Reproduce every line word for word, from the start of the items through the line that contains "propia Ley 15/2010 su legitimación activa en", including that line.

---- Provided material

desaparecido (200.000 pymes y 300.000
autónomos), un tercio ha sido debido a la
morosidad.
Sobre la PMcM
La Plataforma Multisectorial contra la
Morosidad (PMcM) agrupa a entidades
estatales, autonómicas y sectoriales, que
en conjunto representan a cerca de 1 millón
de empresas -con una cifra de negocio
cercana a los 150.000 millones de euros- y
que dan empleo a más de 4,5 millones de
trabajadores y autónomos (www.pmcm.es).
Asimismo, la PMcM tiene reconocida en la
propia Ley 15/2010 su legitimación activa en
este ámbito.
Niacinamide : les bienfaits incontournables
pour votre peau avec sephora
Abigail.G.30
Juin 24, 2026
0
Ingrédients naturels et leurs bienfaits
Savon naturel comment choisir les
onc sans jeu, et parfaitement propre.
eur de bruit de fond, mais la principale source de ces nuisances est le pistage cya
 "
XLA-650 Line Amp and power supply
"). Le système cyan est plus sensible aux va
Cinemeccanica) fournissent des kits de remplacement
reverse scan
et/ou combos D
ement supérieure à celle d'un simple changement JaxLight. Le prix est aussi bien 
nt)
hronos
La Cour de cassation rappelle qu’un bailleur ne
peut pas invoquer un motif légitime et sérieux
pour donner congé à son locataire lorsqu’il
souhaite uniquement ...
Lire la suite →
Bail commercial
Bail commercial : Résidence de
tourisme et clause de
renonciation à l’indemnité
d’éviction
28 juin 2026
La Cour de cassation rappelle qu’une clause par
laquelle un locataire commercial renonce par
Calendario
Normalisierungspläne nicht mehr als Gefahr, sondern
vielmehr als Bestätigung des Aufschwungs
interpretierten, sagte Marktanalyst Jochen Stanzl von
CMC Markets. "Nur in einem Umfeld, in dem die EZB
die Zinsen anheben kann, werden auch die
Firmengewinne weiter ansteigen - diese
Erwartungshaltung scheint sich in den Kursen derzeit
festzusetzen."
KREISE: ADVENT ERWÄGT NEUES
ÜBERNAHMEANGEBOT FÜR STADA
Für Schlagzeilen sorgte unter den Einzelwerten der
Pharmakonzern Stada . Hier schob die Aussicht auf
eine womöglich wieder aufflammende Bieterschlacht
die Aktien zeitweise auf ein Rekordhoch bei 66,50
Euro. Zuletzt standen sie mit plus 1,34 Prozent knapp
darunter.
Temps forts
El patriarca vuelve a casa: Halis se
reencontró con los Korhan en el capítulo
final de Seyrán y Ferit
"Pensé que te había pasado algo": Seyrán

--------

### [Exercise solution]
desaparecido (200.000 pymes y 300.000
autónomos), un tercio ha sido debido a la
morosidad.
Sobre la PMcM
La Plataforma Multisectorial contra la
Morosidad (PMcM) agrupa a entidades
estatales, autonómicas y sectoriales, que
en conjunto representan a cerca de 1 millón
de empresas -con una cifra de negocio
cercana a los 150.000 millones de euros- y
que dan empleo a más de 4,5 millones de
trabajadores y autónomos (www.pmcm.es).
Asimismo, la PMcM tiene reconocida en la
propia Ley 15/2010 su legitimación activa en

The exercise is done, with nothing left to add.